__Prompt__.
Lines where the string "consider" appears are to be copied from the entries below.

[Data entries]
/---

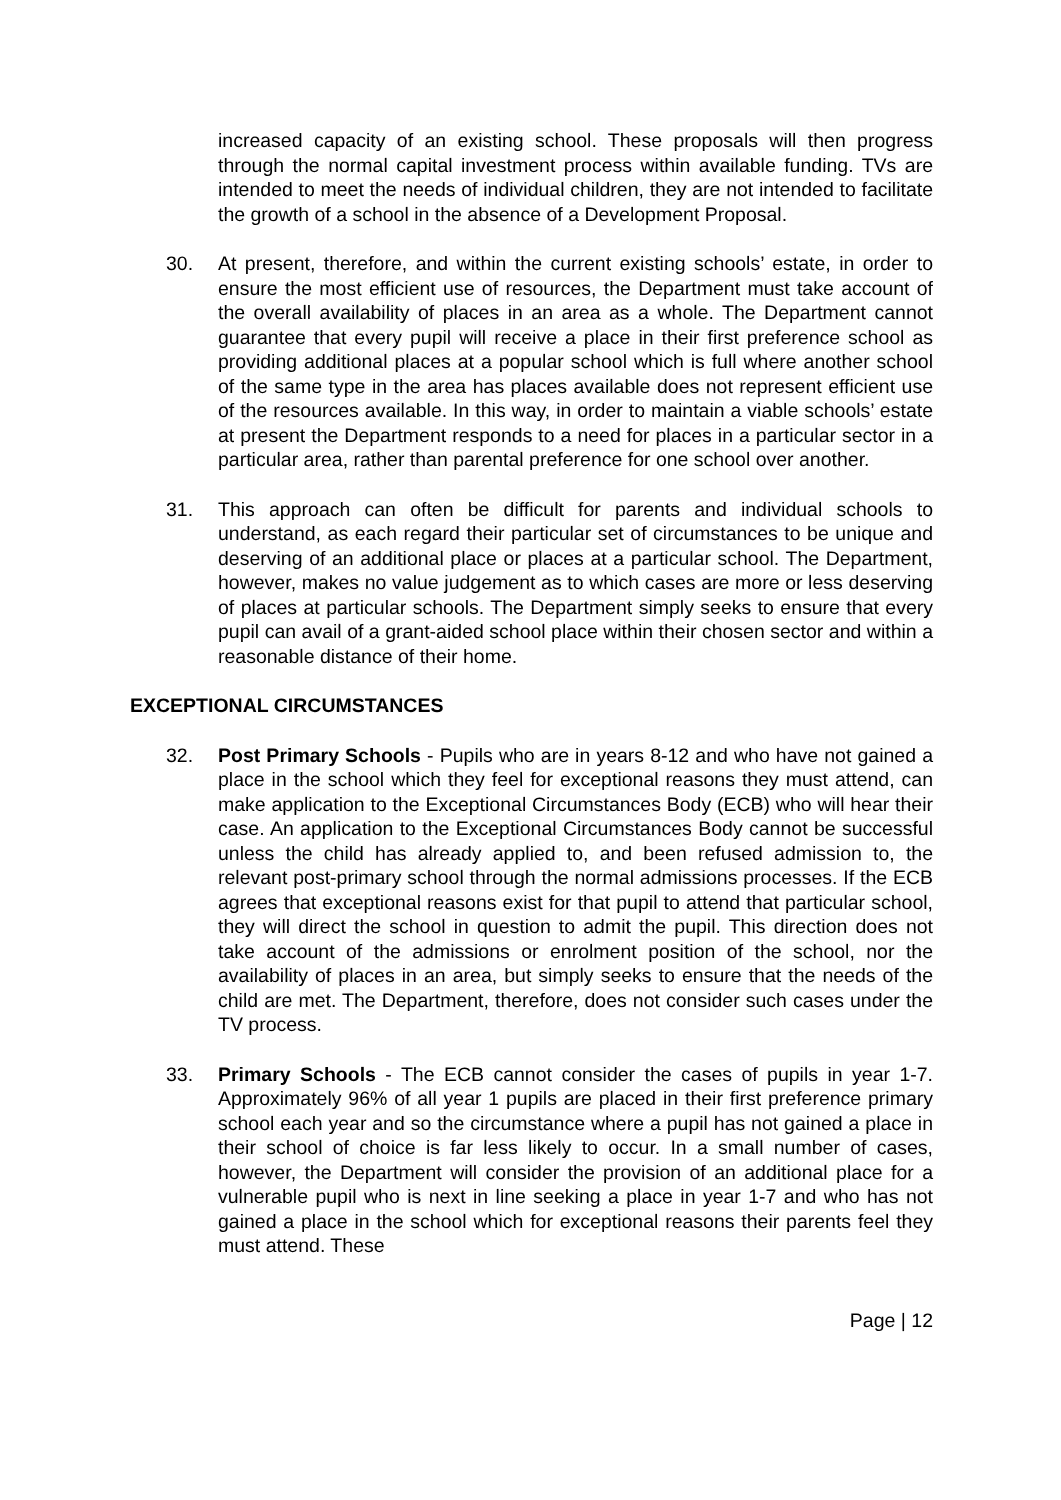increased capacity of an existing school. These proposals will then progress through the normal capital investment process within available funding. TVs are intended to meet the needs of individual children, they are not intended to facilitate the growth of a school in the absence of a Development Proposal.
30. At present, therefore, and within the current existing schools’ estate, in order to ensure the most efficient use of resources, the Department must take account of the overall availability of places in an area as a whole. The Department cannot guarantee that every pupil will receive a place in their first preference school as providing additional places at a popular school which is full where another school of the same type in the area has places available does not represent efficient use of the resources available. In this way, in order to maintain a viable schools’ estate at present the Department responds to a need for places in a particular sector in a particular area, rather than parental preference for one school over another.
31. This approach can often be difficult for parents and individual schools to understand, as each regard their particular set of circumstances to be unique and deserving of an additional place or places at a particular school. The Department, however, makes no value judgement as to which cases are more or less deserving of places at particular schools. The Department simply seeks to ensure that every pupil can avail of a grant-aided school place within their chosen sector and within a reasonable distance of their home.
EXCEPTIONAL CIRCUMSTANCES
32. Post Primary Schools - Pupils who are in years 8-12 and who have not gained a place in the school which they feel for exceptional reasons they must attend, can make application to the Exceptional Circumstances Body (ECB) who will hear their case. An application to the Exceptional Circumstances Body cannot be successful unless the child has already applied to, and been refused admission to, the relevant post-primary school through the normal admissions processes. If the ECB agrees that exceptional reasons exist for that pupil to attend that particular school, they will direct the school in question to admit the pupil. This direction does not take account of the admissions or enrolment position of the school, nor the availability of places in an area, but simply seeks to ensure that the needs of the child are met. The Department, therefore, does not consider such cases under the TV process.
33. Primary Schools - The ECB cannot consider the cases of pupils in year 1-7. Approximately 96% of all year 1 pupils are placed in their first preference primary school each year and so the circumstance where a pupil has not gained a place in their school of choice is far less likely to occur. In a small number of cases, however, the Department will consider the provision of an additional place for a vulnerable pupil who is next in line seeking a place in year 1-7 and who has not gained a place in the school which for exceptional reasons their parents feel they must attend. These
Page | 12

\---

__Output of the task__.
32. Post Primary Schools - Pupils who are in years 8-12 and who have not gained a place in the school which they feel for exceptional reasons they must attend, can make application to the Exceptional Circumstances Body (ECB) who will hear their case. An application to the Exceptional Circumstances Body cannot be successful unless the child has already applied to, and been refused admission to, the relevant post-primary school through the normal admissions processes. If the ECB agrees that exceptional reasons exist for that pupil to attend that particular school, they will direct the school in question to admit the pupil. This direction does not take account of the admissions or enrolment position of the school, nor the availability of places in an area, but simply seeks to ensure that the needs of the child are met. The Department, therefore, does not consider such cases under the TV process.
33. Primary Schools - The ECB cannot consider the cases of pupils in year 1-7. Approximately 96% of all year 1 pupils are placed in their first preference primary school each year and so the circumstance where a pupil has not gained a place in their school of choice is far less likely to occur. In a small number of cases, however, the Department will consider the provision of an additional place for a vulnerable pupil who is next in line seeking a place in year 1-7 and who has not gained a place in the school which for exceptional reasons their parents feel they must attend. These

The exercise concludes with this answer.